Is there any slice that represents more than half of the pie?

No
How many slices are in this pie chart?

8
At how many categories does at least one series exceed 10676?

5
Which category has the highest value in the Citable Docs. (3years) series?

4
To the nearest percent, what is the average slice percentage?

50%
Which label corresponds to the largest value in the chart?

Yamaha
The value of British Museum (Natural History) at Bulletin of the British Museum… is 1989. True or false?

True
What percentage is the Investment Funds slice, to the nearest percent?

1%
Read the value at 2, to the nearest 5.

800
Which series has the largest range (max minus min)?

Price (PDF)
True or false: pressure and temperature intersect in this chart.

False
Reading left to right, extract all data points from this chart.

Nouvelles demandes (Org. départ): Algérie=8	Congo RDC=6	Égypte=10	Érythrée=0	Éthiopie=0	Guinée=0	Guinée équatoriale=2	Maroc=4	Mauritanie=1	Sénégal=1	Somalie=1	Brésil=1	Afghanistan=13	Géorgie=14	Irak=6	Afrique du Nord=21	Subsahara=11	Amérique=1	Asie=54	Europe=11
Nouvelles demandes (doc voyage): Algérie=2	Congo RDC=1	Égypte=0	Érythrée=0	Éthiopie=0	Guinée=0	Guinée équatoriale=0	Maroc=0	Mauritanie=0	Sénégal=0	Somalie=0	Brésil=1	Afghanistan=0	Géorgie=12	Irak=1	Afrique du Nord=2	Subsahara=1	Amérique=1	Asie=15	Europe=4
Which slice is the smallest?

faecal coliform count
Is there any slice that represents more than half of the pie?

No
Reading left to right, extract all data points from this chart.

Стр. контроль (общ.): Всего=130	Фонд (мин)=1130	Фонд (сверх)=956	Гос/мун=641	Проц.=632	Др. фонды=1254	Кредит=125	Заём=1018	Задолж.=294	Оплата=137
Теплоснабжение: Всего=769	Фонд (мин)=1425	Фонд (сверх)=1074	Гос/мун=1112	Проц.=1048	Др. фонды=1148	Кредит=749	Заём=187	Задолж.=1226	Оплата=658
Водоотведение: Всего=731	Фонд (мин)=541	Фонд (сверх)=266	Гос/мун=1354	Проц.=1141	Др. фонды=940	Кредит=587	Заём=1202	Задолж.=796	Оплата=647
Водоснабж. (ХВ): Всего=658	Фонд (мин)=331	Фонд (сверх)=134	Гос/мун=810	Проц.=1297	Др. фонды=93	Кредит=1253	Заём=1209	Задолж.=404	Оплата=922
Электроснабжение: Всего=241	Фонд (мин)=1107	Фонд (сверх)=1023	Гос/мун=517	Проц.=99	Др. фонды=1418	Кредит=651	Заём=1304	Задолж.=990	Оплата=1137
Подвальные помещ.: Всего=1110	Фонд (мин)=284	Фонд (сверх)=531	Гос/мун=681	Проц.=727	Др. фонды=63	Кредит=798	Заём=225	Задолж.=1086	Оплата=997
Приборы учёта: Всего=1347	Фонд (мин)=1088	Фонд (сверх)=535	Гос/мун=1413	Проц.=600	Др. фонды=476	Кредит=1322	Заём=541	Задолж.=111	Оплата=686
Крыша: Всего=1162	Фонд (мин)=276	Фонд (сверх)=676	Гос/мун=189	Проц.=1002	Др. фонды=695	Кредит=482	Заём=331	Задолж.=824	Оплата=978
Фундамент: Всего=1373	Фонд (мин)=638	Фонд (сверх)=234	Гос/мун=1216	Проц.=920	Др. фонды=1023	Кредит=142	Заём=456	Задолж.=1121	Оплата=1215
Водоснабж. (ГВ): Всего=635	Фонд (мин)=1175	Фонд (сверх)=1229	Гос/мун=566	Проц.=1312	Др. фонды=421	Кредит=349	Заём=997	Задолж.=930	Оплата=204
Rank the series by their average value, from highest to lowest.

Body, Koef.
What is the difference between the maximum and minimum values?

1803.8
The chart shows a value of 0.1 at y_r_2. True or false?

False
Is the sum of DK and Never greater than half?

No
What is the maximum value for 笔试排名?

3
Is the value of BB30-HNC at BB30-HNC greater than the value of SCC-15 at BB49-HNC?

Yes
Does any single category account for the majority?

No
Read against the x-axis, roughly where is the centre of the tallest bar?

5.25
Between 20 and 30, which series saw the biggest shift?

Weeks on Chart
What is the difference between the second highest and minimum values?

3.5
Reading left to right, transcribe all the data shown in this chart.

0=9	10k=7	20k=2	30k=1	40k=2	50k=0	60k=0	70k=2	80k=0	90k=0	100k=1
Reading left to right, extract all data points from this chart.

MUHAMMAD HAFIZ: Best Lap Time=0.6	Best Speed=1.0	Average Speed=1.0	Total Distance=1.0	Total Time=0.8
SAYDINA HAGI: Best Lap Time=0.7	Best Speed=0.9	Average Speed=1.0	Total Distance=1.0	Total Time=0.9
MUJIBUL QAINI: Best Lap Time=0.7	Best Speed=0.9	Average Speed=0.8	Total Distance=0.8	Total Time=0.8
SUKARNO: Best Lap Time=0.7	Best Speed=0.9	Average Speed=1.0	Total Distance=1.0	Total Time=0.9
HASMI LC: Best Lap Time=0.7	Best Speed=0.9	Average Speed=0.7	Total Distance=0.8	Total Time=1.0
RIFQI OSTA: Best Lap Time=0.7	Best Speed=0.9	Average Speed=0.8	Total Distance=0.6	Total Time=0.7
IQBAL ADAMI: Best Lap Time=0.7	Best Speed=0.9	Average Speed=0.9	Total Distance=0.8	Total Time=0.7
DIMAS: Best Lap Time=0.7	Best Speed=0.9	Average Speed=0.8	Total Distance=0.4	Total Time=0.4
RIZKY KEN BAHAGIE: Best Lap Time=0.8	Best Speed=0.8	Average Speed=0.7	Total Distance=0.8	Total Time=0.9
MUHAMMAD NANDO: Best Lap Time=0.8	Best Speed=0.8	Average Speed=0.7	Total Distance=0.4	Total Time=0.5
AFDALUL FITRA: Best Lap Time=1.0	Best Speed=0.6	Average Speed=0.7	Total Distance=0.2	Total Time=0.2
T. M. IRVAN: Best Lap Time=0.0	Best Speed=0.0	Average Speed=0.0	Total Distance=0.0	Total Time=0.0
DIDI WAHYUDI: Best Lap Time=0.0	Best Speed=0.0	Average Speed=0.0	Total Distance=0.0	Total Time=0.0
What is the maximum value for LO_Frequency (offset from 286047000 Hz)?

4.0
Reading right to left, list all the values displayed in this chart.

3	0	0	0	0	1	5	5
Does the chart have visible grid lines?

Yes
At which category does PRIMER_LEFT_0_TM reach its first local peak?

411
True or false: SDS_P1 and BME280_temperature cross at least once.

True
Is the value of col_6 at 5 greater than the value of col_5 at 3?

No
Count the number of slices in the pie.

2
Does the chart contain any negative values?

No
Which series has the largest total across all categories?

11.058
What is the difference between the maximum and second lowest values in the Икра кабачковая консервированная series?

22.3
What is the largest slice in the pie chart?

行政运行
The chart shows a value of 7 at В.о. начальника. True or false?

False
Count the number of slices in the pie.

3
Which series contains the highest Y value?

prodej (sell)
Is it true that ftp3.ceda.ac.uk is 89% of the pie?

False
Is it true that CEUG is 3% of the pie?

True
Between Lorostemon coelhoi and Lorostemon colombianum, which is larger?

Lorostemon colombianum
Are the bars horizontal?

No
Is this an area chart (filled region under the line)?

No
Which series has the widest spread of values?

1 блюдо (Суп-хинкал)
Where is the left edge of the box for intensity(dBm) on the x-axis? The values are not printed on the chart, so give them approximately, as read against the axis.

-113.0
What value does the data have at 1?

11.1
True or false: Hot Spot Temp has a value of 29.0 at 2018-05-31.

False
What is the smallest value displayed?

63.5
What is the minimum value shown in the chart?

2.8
·····
Render every line of the listing from the one containing "1 блюдо (Суп-хинкал)" down to and including the one containing "What is the smallest value displayed?" as a numbered list, omitting blank lines.

1. 1 блюдо (Суп-хинкал)
2. Where is the left edge of the box for intensity(dBm) on the x-axis? The values are not printed on the chart, so give them approximately, as read against the axis.
3. -113.0
4. What value does the data have at 1?
5. 11.1
6. True or false: Hot Spot Temp has a value of 29.0 at 2018-05-31.
7. False
8. What is the smallest value displayed?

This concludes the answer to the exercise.